> **Problem to solve**:
The answer must be an exact copy of every entry, with no pictures in it.

> **Records for the exercise**:

== Segment start ==

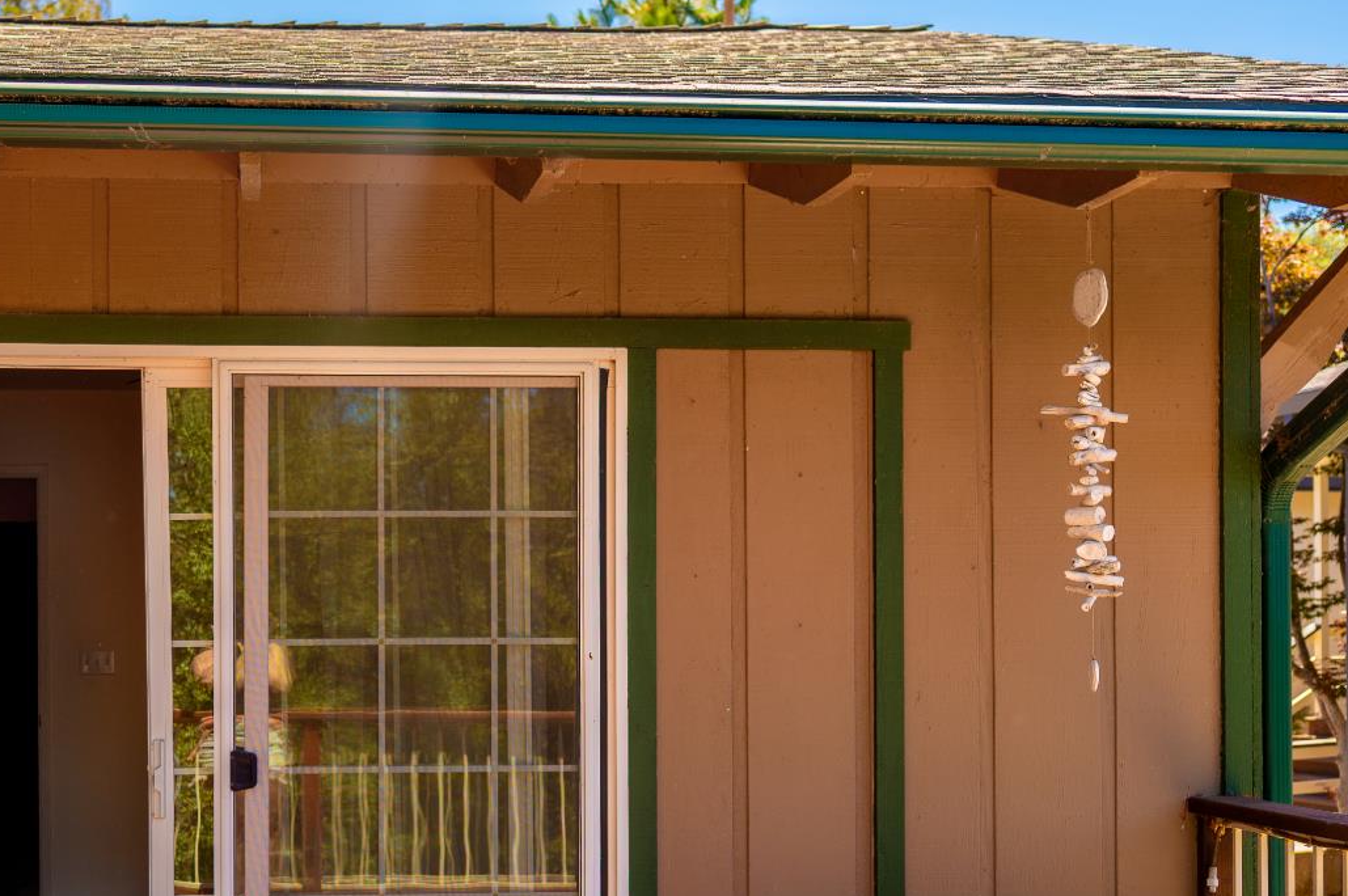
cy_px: 622
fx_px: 1908
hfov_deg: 38.2
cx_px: 381
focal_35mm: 51
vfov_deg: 26.2
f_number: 4
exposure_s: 1/320
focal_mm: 35
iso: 50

== Segment end ==

> **Answer section**:
cy_px: 622
fx_px: 1908
hfov_deg: 38.2
cx_px: 381
focal_35mm: 51
vfov_deg: 26.2
f_number: 4
exposure_s: 1/320
focal_mm: 35
iso: 50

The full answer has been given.